*Directive*: Write the records out again exactly as they read, dropping any picture they hold.

Dataset entries
((
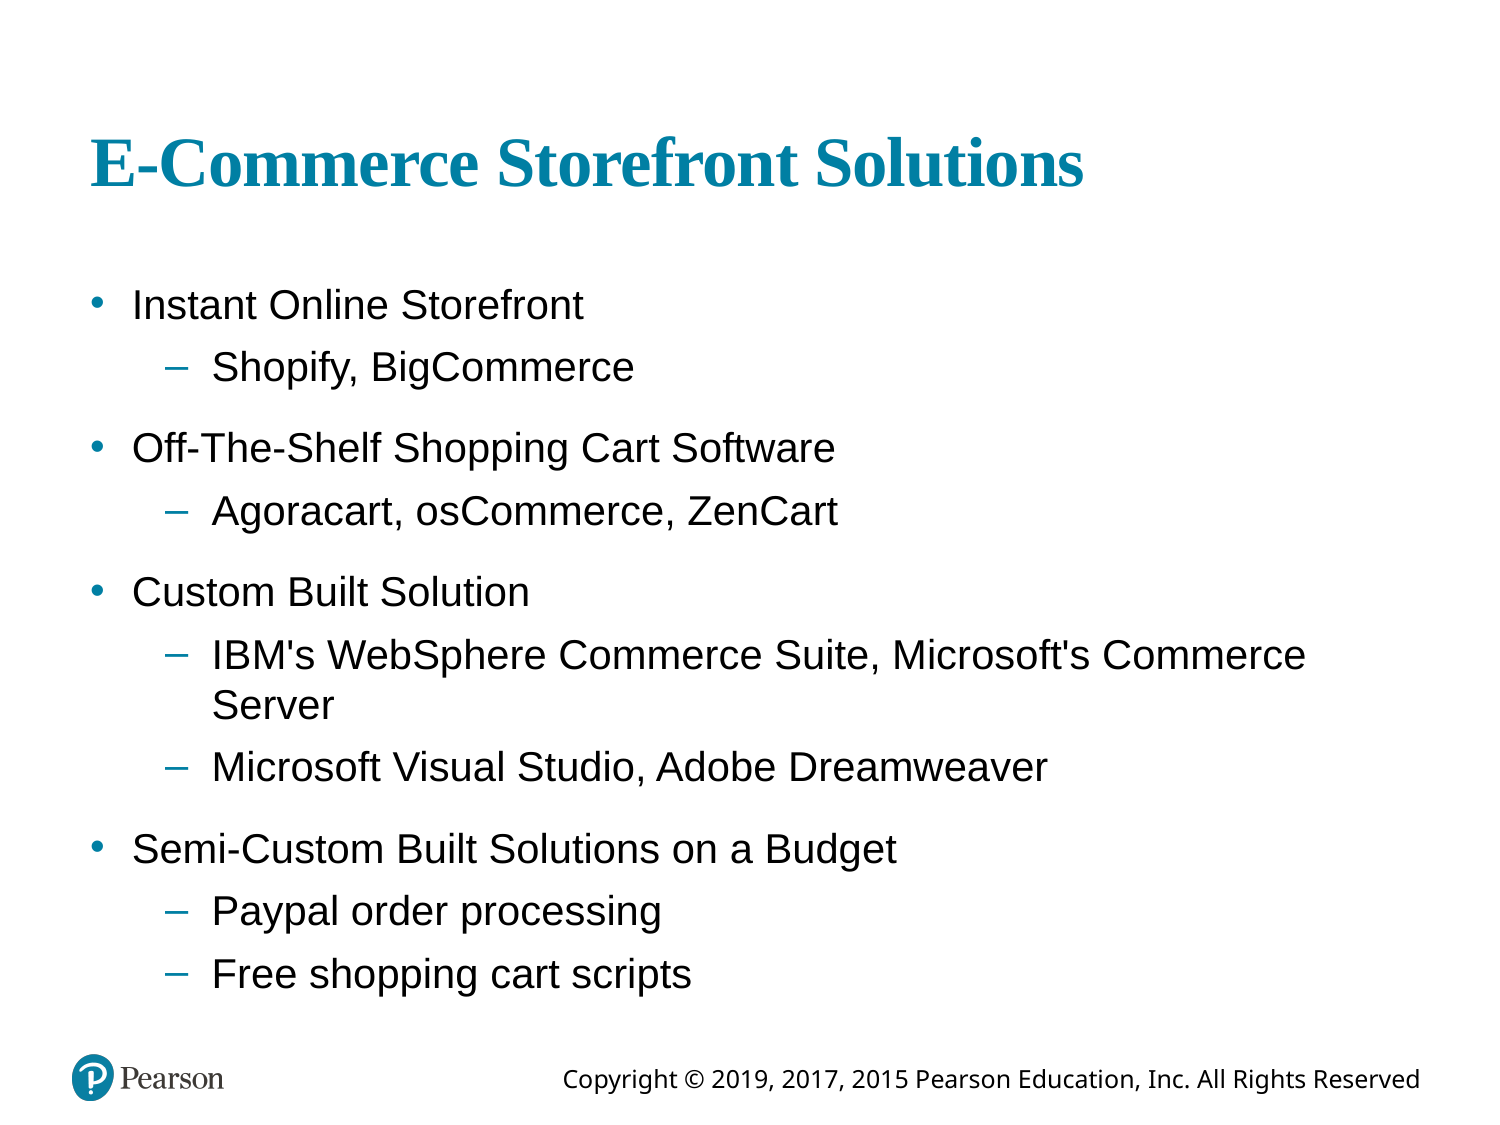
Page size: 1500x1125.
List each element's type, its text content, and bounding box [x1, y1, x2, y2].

picture [98, 1054, 224, 1101]
picture [72, 1087, 83, 1101]
picture [80, 1063, 106, 1088]
title E-Commerce Storefront Solutions [75, 0, 1425, 216]
picture [72, 1054, 88, 1070]
list Instant Online Storefront Shopify, BigCommerce Off-The-Shelf Shopping Cart Software Agoracart, osCommerce, ZenCart Custom Built Solution I B M's WebSphere Commerce Suite, Microsoft's Commerce Server Microsoft Visual Studio, Adobe Dreamweaver Semi-Custom Built Solutions on a Budget Paypal order processing Free shopping cart scripts [75, 262, 1425, 1012]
))
*Answer to the problem*:
Page size: 1500x1125.
List each element's type, its text content, and bounding box [x1, y1, x2, y2].

picture [98, 1054, 224, 1101]
picture [72, 1087, 83, 1101]
picture [80, 1063, 106, 1088]
title E-Commerce Storefront Solutions [75, 0, 1425, 216]
picture [72, 1054, 88, 1070]
list Instant Online Storefront Shopify, BigCommerce Off-The-Shelf Shopping Cart Software Agoracart, osCommerce, ZenCart Custom Built Solution I B M's WebSphere Commerce Suite, Microsoft's Commerce Server Microsoft Visual Studio, Adobe Dreamweaver Semi-Custom Built Solutions on a Budget Paypal order processing Free shopping cart scripts [75, 262, 1425, 1012]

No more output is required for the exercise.